Their decision to help other women and non-binary creatives develop their careers makes it all the more disappointing that their second album artistically stalls.

Their debut was somewhat serendipitous, the band emerging out of an art school project with a collection of garage rock and pop tracks. Filled with as many slogans as guitar riffs, it presented them as a girl gang that combined the fun of the Spice Girls with the empowerment of riot grrrl.

These qualities are in scant evidence on So When You Gonna…. It starts out promisingly enough, with the aforementioned ‘Sports!’, which demands “Fuck sorry / Fuck please!” before reeling off a list of sport clichés. The result is Le Tigre steeped in references to pop-art culture.

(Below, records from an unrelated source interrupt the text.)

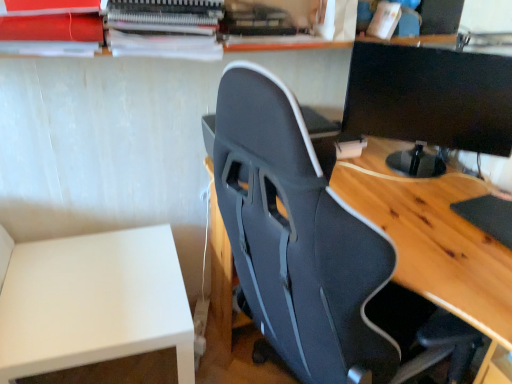
Question: In the image, is black glossy monitor at upper right on the left side or the right side of black fabric chair at center?

Choices:
 (A) left
 (B) right

Answer: (B)

Question: From the image's perspective, relative to black fabric chair at center, is black glossy monitor at upper right above or below?

Choices:
 (A) below
 (B) above

Answer: (B)

Question: Estimate the real-world distances between objects in this image. Which object is farther from the white matte table at lower left?

Choices:
 (A) black glossy monitor at upper right
 (B) black fabric chair at center

Answer: (A)

Question: Which of these objects is positioned closest to the black glossy monitor at upper right?

Choices:
 (A) black fabric chair at center
 (B) white matte table at lower left

Answer: (A)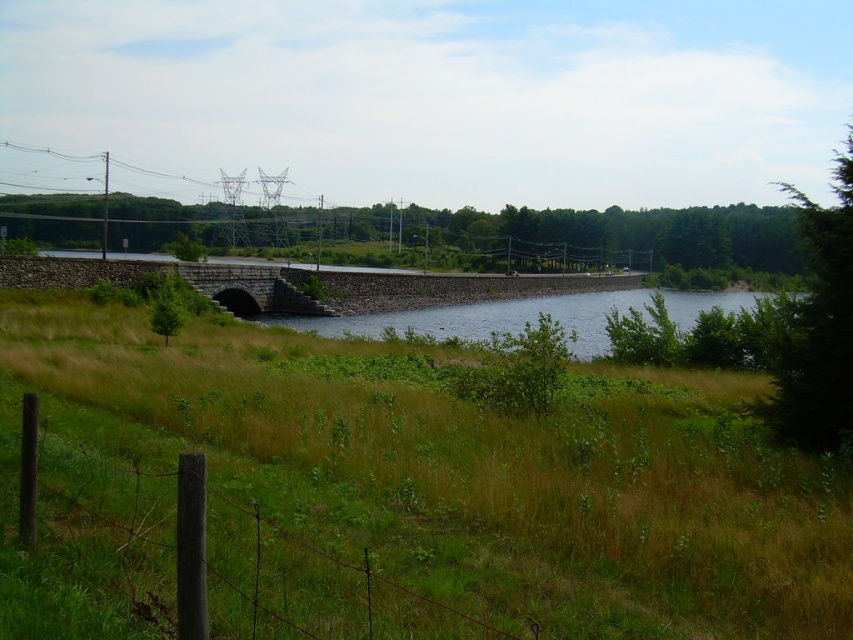
Question: Is green grassy at center bigger than blue concrete river at center?

Choices:
 (A) yes
 (B) no

Answer: (B)

Question: Among these points, which one is nearest to the camera?

Choices:
 (A) (405, 310)
 (B) (265, 280)

Answer: (B)

Question: Which point is farther to the camera?

Choices:
 (A) stone bridge at center
 (B) green grassy at center

Answer: (A)

Question: Does green grassy at center appear over stone bridge at center?

Choices:
 (A) no
 (B) yes

Answer: (A)

Question: Which point appears closest to the camera in this image?

Choices:
 (A) (456, 332)
 (B) (577, 518)
 (C) (247, 304)

Answer: (B)

Question: Is green grassy at center thinner than blue concrete river at center?

Choices:
 (A) no
 (B) yes

Answer: (B)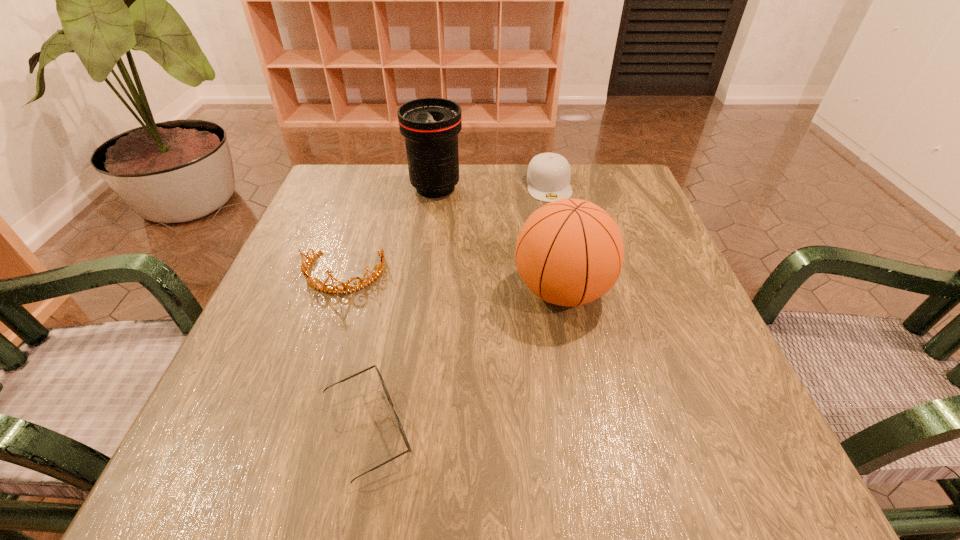
Locate an element on the screen. vacant space located 0.110m with the lenses facing outward on the nearest object is located at coordinates (492, 430).

Identify the location of telephoto lens situated at the far edge. (430, 126).

Identify the location of cap that is at the far edge. (548, 177).

Image resolution: width=960 pixels, height=540 pixels. I want to click on object present at the near edge, so click(379, 375).

Identify the location of object at the left edge. (346, 288).

I want to click on object present at the right edge, so tap(569, 252).

In the image, there is a desktop. Where is `vacant region at the far edge`? vacant region at the far edge is located at coordinates (385, 189).

Where is `free location at the near edge`? Image resolution: width=960 pixels, height=540 pixels. free location at the near edge is located at coordinates (469, 490).

Image resolution: width=960 pixels, height=540 pixels. What are the coordinates of `vacant region at the left edge of the desktop` in the screenshot? It's located at (234, 365).

The width and height of the screenshot is (960, 540). In the image, there is a desktop. Find the location of `free region at the right edge`. free region at the right edge is located at coordinates pyautogui.click(x=728, y=380).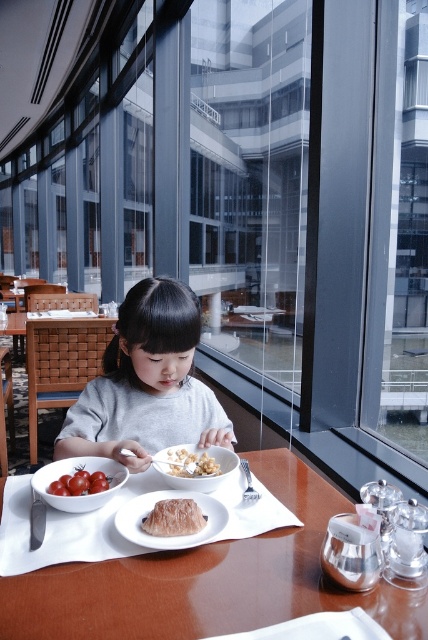
Who is shorter, gray matte shirt at center or white crumbly bread at center?

Standing shorter between the two is white crumbly bread at center.

Who is higher up, gray matte shirt at center or white crumbly bread at center?

gray matte shirt at center is above.

Who is more distant from viewer, (199, 406) or (208, 472)?

The point (199, 406) is behind.

The height and width of the screenshot is (640, 428). In order to click on gray matte shirt at center in this screenshot , I will do `click(146, 384)`.

Which of these two, gray matte shirt at center or translucent gelatinous food at center, stands shorter?

Standing shorter between the two is translucent gelatinous food at center.

Who is taller, gray matte shirt at center or translucent gelatinous food at center?

With more height is gray matte shirt at center.

Is point (133, 348) positioned after point (180, 525)?

Yes, point (133, 348) is behind point (180, 525).

Where is `gray matte shirt at center`? The height and width of the screenshot is (640, 428). gray matte shirt at center is located at coordinates (146, 384).

Looking at this image, does white glossy plate at center appear on the left side of translucent gelatinous food at center?

Yes, white glossy plate at center is to the left of translucent gelatinous food at center.

Locate an element on the screen. The height and width of the screenshot is (640, 428). white glossy plate at center is located at coordinates (169, 536).

This screenshot has height=640, width=428. I want to click on white glossy plate at center, so click(x=169, y=536).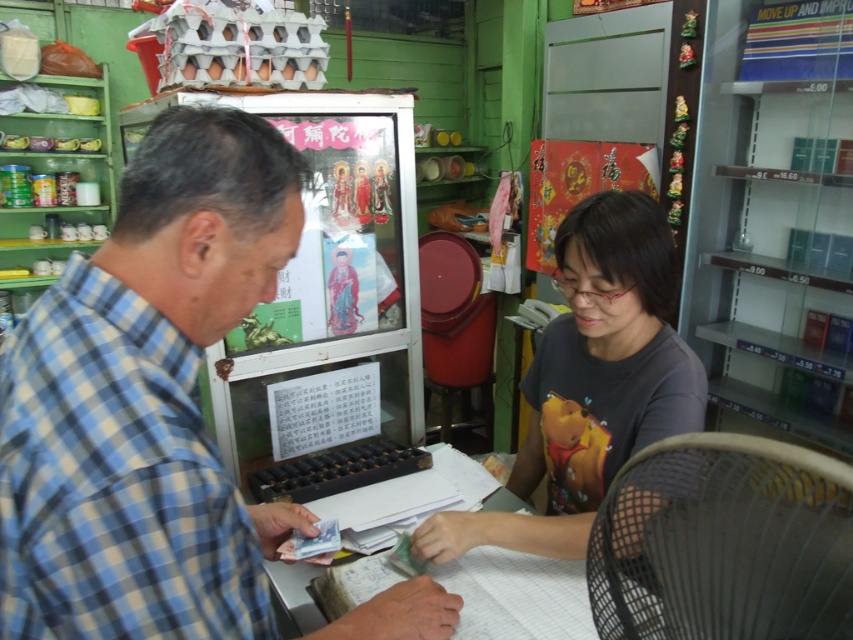
You are a customer in the shop and need to reach an item on a high shelf. The blue plaid shirt at left and the gray matte shirt at center are both employees. Which employee should you ask for help?

The blue plaid shirt at left is much taller than the gray matte shirt at center, so you should ask the blue plaid shirt at left for help because they can reach higher.

You are a delivery person who just arrived at the shop. You need to place a package on the counter between the blue plaid shirt at left and the cash register. Can you fit the package there?

The blue plaid shirt at left and the viewer are 51.42 centimeters apart. Since the package needs to be placed between the blue plaid shirt at left and the cash register, and the distance between them is 51.42 cm, the package can likely fit as long as its dimensions are within that space.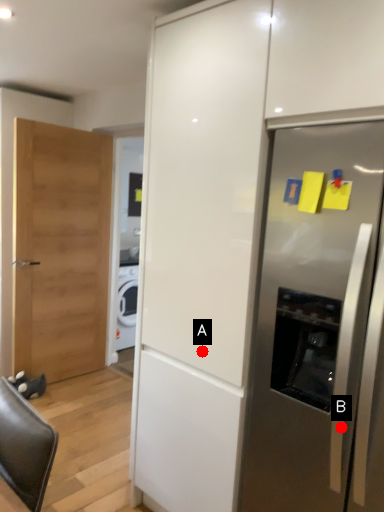
Question: Two points are circled on the image, labeled by A and B beside each circle. Which point is further to the camera?

Choices:
 (A) A is further
 (B) B is further

Answer: (A)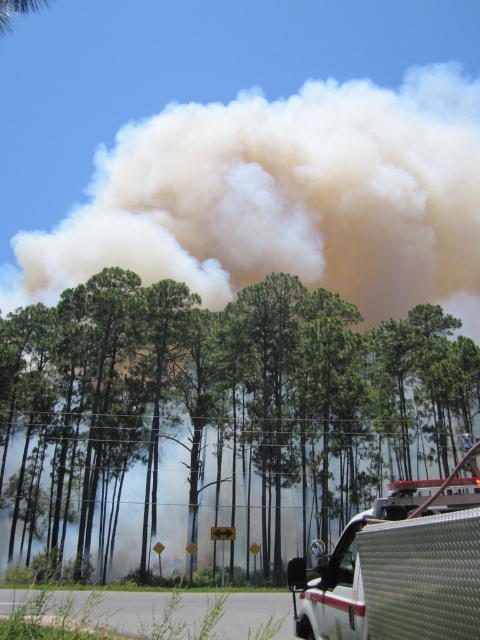
Is green leafy tree at center wider than white textured truck at lower right?

Yes, green leafy tree at center is wider than white textured truck at lower right.

Locate an element on the screen. The width and height of the screenshot is (480, 640). green leafy tree at center is located at coordinates (219, 404).

Identify the location of green leafy tree at center. This screenshot has height=640, width=480. (219, 404).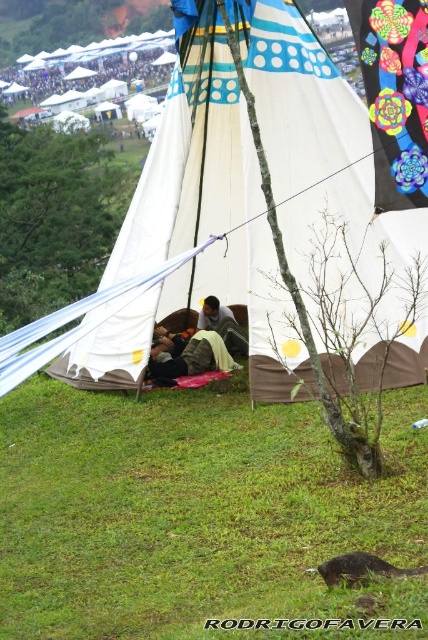
Which is more to the left, white canvas tent at center or camouflage fabric person at center?

camouflage fabric person at center is more to the left.

Does point (297, 140) lie in front of point (228, 330)?

Yes, it is.

Between point (315, 109) and point (205, 316), which one is positioned behind?

Point (205, 316)

Locate an element on the screen. white canvas tent at center is located at coordinates (335, 195).

Which is behind, point (152, 349) or point (225, 316)?

The point (225, 316) is more distant.

Can you confirm if camouflage fabric sleeping bag at center is smaller than camouflage fabric person at center?

Actually, camouflage fabric sleeping bag at center might be larger than camouflage fabric person at center.

Does point (225, 371) come closer to viewer compared to point (219, 323)?

That is True.

At what (x,y) coordinates should I click in order to perform the action: click on camouflage fabric sleeping bag at center. Please return your answer as a coordinate pair (x, y). This screenshot has height=640, width=428. Looking at the image, I should click on (190, 356).

This screenshot has height=640, width=428. Describe the element at coordinates (195, 513) in the screenshot. I see `green grass at lower center` at that location.

Between green grass at lower center and white canvas tent at center, which one has less height?

green grass at lower center

Is point (157, 509) positioned in front of point (237, 284)?

Yes, it is.

Identify the location of green grass at lower center. Image resolution: width=428 pixels, height=640 pixels. (195, 513).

The title track is also a thoroughly enjoyable hangover from their 2018 debut, being a cheeky slice of Bikini Kill punk rock with a GIF-able “huh!”, while ‘RH RN’ is destined to become a live favourite. Taking its cue from Blondie, it revels in irony by at one point talking straight to camera (“You’re playing dumb”).

It’s this arched eyebrow that’s missing in much else of the material. Their attempt to develop their sound is a necessary part of the creative drive but it’s here they struggle to find a unique angle. The staccato delivery of Icelandic singer Rakel Mjöll remains distinctive but the likes of ‘Hasta La Vista’ and ‘Old Flame’ are much more conventional pop tracks, their new wave influence being smoothed into a sheen that can only dream of being as addictive as that of someone like The Go-Go’s.

There are still attempts to tackle feminist issues, with piano ballad ‘After The Rain’ addressing abortion and women’s rights (“This is my choice, my life”) and the spoken-sung ‘Validation’ being about identity, (“Nobody fits in”). They’re both vital subjects, but these songs lack the band’s previous power to incite and excite.

The band’s desire to change the world one slogan at a time is undimmed, but some listeners might want to know when they’re gonna… effectively evolve their musical style to match their ambition.